— GIVEN TEXT —
========================================

Top 5 riding postural faults and how to overcome them

5. Over-extending through the back & tipping pelvis forwards

If this rider was a horse, we'd say she had a sway back. You can see that she has an increased curve in the lumbar region of her spine (low back) and that her pelvis is tipping forwards. 
Why is it bad? 
Having all of your weight forward in the saddle makes your seat less stable. To compensate riders tend to grip with the thighs and hang onto the reins for balance.
What causes it?
Most often riders with this posture will be tight in their hip flexors and lower back. They typically will have poor core stability and pelvic control, with a weakness in their gluteus medius muscles.
How to address it?
Lots of work on releasing the tightness in the hips and lower back. A core stability program, with a focus on gluteus medius activation will help. This will involve lots of stability exercises, particularly those requiring single leg balance whilst maintaining a level pelvis. 

4. Lifting the heels & leaning forwards

These 2 faults often go hand in hand, largely as it's hard to sit up straight when your heels are lifted. You can see in this picture that the rider's heels are higher than her toes and her foot is jammed right into the stirrup. She is very flattened through her back (ie she has lost all of her normal spinal curvature), with her head flexed forwards as she looks down to the horse's outside shoulder.
Why is it bad?
First and foremost, her foot position in the stirrup is dangerous should she fall off. It is also very difficult to give effective aids with your leg in this position. Looking down, with the head in a forwards position, leads to tightness and strain in the muscles of the neck.
What causes it?
Most often tight hamstrings and calf muscles cause this lower leg position. Her upper body position suggests that she would have tight pectorals (chest) and neck muscles, with a weakness in her upper back, deep neck and core stabilising muscles.
How to address it?
Stretching for the hamstrings, calves and chest. A prescribed core stability program, with a focus on shoulder stability, would also be beneficial.

========================================

— DATASET ROWS —

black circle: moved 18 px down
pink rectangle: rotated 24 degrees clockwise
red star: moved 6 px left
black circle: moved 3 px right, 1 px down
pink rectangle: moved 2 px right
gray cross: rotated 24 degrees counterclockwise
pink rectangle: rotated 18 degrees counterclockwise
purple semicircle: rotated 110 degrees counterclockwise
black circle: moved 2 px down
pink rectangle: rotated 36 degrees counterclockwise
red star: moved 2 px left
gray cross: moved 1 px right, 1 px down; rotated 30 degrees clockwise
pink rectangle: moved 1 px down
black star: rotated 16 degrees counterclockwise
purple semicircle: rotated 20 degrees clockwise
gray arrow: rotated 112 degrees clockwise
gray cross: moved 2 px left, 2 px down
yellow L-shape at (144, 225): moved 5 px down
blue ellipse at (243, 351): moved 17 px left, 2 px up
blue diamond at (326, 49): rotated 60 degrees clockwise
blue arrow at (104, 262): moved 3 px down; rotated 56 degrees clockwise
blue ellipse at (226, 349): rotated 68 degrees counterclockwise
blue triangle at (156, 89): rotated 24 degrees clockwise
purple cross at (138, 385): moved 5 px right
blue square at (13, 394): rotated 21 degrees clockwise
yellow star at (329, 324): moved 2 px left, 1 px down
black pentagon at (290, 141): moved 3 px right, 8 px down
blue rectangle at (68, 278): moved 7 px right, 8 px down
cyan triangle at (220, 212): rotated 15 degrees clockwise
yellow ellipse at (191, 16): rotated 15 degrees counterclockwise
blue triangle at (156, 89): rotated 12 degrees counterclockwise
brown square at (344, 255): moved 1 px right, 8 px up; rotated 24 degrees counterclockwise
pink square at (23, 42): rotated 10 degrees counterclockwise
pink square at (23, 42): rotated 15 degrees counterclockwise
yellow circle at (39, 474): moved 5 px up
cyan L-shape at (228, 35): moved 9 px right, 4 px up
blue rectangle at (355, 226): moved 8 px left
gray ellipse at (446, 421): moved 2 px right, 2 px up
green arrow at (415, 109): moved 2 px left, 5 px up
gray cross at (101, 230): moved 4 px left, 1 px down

========================================

— TASK SET —
1 – In the text on riding postural faults, which muscles are named as weak in riders who over-extend through the back?
2 – From the text on riding postural faults, output the part that opens with the words containing "Most often tight" and closes with "also be beneficial.".

— TASK SOLUTIONS —
1 – The gluteus medius muscles.

2 –
Most often tight hamstrings and calf muscles cause this lower leg position. Her upper body position suggests that she would have tight pectorals (chest) and neck muscles, with a weakness in her upper back, deep neck and core stabilising muscles.
How to address it?
Stretching for the hamstrings, calves and chest. A prescribed core stability program, with a focus on shoulder stability, would also be beneficial.